Par conclusions écrites visées et développées oralement à l'audience par son avocat, l'assuré demande à la cour, au visa des articles L. 411-1 et L. 452-3 du code de la sécurité sociale et 696 et 700 du code de procédure civile, de :

- Le recevoir en ses conclusions, et y faisant droit,

- Réformer le jugement entrepris en ce qu'il l'a débouté de ses demandes et l'a condamné à verser des sommes aux sociétés [11] et [18] au titre de l'article 700 du code de procédure civile ainsi qu'aux dépens ;

- Rejeter les condamnations de l'assuré à payer 800 euros à chacune des sociétés

[18] et [11] au titre de leurs frais irrépétibles devant le pôle social du tribunal de grande instance de Paris ;

- Rejeter la condamnation de l'assuré aux dépens devant le pôle social du tribunal de grande instance de Paris ;

Et, statuant nouveau,

- Dire et juger que l'assuré a été victime d'un accident de travail le 3 octobre 2015 pendant le déplacement professionnel entre deux lieux de travail différents ;

- Dire et juger que la société [18] a commis une faute inexcusable ;

- Débouter les sociétés [18], [11] et la caisse de leurs demandes ;

Par conséquent,

À titre principal,

- Fixer le montant du préjudice moral et physique subi par l'assuré à la somme de 3 000 euros ;

- Dire qu'en application de l'article L. 452-3 du code de la sécurité sociale les sommes allouées en réparation de ces différents chefs de préjudice personnel seront versées directement par la caisse qui en récupérera le montant auprès de [18] ;

À titre subsidiaire,

- Ordonner s'il l'estime nécessaire une expertise médicale judiciaire pour évaluer les préjudices subis et souffrances endurées par l'assuré ;

- Dire que les frais d'expertise et les frais de déplacement de l'assuré seront pris en charge par la caisse en application de l'article L. 322-5 et R. 141-7 du code de la sécurité sociale ;

- Dire qu'il appartiendra à la caisse de procéder à l'avance de l'intégralité des fonds qui pourront être alloués à l'assuré ;

- Allouer une provision de 3 000 euros à l'assuré, à valoir sur la liquidation de son préjudice, provision à verser par la caisse conformément à l'article L. 452-3 dernier alinéa du code de la sécurité sociale ;

En tout état de cause,

- Dire que la société [11] garantira la société [18] de l'ensemble des condamnations prononcées ;

- Condamner in solidum la société [18] et la société [11] à payer à maître

Anne-Sophie Todisco la somme de 1 500 euros en application de l'article 37 alinéa 2 de la loi du 10 juillet 1991 au titre des frais irrépétibles engagés ;

- Condamner in solidum les sociétés [18] et [11] aux entiers dépens de première instance et d'appel.

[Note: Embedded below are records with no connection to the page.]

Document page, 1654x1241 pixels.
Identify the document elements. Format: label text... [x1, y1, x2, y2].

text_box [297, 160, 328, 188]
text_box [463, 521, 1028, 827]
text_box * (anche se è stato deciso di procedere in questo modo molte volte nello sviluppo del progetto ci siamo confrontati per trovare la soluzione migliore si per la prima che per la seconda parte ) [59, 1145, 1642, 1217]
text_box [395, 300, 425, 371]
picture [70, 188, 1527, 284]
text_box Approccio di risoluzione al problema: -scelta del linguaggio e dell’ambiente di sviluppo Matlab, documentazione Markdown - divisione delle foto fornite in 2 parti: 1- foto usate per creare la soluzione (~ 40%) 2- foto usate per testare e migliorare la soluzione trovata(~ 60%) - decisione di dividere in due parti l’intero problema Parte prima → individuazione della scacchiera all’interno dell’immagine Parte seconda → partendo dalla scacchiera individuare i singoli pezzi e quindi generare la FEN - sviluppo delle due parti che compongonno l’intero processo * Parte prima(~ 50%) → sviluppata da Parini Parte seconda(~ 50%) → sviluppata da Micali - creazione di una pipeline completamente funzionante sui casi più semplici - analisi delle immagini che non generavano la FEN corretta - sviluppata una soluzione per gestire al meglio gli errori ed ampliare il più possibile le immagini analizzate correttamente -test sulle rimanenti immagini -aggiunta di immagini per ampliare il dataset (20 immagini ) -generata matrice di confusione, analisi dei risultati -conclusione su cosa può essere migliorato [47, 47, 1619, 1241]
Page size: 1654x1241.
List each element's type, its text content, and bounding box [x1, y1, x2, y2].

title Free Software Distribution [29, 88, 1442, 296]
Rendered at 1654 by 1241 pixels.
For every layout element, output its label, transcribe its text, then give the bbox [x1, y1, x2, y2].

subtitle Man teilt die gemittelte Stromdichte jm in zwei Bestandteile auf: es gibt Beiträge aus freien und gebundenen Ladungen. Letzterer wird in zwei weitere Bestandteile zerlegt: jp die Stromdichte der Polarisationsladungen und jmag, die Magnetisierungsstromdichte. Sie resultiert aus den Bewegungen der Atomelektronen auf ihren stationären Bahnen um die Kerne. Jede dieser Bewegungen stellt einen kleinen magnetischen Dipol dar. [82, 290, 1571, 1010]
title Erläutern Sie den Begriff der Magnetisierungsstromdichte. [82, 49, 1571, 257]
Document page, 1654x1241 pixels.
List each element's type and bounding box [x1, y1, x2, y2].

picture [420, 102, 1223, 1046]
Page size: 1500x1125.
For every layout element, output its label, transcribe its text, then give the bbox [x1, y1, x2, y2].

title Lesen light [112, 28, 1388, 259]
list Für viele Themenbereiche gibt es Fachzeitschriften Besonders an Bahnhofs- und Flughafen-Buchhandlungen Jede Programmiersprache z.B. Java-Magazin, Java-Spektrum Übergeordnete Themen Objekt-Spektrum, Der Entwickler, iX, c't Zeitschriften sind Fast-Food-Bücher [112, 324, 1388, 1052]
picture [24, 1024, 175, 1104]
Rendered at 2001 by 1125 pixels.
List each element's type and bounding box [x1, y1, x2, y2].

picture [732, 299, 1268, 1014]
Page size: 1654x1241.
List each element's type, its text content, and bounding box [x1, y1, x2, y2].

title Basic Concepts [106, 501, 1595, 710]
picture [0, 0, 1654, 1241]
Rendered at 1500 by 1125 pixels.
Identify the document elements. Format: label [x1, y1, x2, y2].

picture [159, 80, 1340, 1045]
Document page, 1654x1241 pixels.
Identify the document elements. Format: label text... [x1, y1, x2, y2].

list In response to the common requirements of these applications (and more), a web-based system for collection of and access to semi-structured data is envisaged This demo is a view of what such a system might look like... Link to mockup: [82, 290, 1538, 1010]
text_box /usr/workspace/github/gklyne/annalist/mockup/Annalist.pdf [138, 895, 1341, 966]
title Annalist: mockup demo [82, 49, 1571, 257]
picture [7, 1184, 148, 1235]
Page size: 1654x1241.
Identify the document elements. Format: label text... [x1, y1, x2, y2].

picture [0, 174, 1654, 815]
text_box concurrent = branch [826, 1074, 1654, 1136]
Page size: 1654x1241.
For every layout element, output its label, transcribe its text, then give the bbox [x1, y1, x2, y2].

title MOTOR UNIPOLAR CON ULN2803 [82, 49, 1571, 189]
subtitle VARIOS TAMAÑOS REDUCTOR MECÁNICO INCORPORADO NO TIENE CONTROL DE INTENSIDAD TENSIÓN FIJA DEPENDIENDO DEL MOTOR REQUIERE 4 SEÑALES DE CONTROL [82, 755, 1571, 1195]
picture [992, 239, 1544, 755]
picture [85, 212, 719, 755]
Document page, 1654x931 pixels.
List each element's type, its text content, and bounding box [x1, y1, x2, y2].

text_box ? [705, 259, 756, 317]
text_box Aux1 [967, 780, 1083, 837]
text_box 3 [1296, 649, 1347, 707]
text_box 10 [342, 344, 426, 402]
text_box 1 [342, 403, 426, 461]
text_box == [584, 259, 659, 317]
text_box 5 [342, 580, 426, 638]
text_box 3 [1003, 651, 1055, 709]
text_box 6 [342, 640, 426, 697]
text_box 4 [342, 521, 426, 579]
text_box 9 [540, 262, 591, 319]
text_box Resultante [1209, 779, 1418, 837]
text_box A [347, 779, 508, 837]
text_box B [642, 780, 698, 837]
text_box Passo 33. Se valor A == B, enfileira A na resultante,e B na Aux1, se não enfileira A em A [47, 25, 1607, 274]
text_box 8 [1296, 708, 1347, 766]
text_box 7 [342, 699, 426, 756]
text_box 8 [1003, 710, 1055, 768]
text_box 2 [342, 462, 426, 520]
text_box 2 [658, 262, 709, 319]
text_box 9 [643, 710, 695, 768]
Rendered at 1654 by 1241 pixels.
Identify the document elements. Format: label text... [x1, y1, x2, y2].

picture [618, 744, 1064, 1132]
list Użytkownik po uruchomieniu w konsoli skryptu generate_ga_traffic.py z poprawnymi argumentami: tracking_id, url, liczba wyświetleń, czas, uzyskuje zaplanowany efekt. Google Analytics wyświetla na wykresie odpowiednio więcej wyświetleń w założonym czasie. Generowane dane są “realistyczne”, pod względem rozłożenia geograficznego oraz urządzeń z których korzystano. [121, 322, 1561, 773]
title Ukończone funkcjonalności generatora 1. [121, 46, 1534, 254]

Par conclusions écrites et développées oralement à l'audience par son avocat, la caisse demande à la cour, au visa de l'article L. 411-1 du code de la sécurité sociale, de :

À titre principal,

- Confirmer le jugement du 21 mai 2019 en toutes ses dispositions ;

En conséquence,

- Débouter l'assuré de l'ensemble de ses demandes ;

À titre subsidiaire, si la cour devait juger l'assuré recevable en sa demande de reconnaissance de la faute inexcusable et y faire droit,

- Ordonner le sursis à statuer dans l'attente de la fixation de la date de consolidation ou de guérison et de fixation du taux d'IPP par le service médical ;

En tout état de cause,

- Condamner tout succombant aux entiers dépens.

La société [18], employeur, représentée par son conseil qui a repris et développé ses conclusions écrites, demande à la cour de :

À titre principal,

- Confirmer le jugement rendu par le pôle social du tribunal de grande instance de Paris le 21 mai 2019, en toutes ses dispositions ;

Et ce faisant,

- Dire et juger que l'accident du travail invoqué du 3 octobre 2015 n'étant pas reconnu en accident du travail, la demande de reconnaissance de faute inexcusable formulée par l'assuré ne saurait aboutir ;

- Débouter, en conséquence, l'assuré de ses demandes ;

À titre subsidiaire, si par impossible, la cour devait retenir la responsabilité de l'employeur,

- Dire et juger que la société [18] ne saurait être déclarée responsable des conséquences de l'accident du travail de l'assuré survenu le 3 octobre 2015 ;

- Dire et juger que seule la société [11] doit supporter les conséquences financières de la reconnaissance de sa faute inexcusable ;

- Dire et juger que, si pour les besoins du raisonnement, le tribunal devait retenir la responsabilité de la concluante, il condamnera la société [11] à la relever et garantir indemne de l'ensemble des condamnations qui pourraient être mises à sa charge ;

- Dire et juger, dans cette hypothèse, qu'il conviendra d'ordonner une expertise judiciaire ayant pour objet d'évaluer les préjudices de l'assuré en fixant une mission d'expertise conforme à la jurisprudence de la Cour de cassation ;

- Dire et juger, en conséquence, que la mission de l'expert sera libellée de la façon suivante :

* Convoquer les parties ;

* Se faire remettre l'entier dossier médical de l'assuré ;

* Examiner l'assuré ;

* Décrire les lésions résultant directement et exclusivement de l'accident du travail de l'assuré survenu le 3 octobre 2015 ;

* Déterminer le déficit fonctionnel temporaire et le quantifier ;

* Évaluer le pretium doloris en lien direct et exclusif avec l'accident précité ;

* Déterminer si l'assuré a subi un préjudice esthétique et un préjudice d'agrément en lien direct et exclusif avec son accident du travail ;

- Déterminer si l'assuré a bénéficié d'une assistance tierce personne temporaire ;

* Déposer un pré-rapport qui sera soumis au contradictoires des parties qui pourront présenter que dire ;

* Déposer un rapport et l'adresser aux parties ;

- Dire et juger qu'il appartiendra à la caisse de procéder à l'avance de l'intégralité des fonds qui pourront être alloués à la victime ;

- Débouter l'assuré de ses demandes tendant à voir condamner la caisse [18] à lui verser une indemnité au titre de l'article 700 du code de procédure civile ;

- Le condamner à verser à la concluante la somme de 2 500 euros au titre de l'article 700 du code de procédure civile en cause d'appel.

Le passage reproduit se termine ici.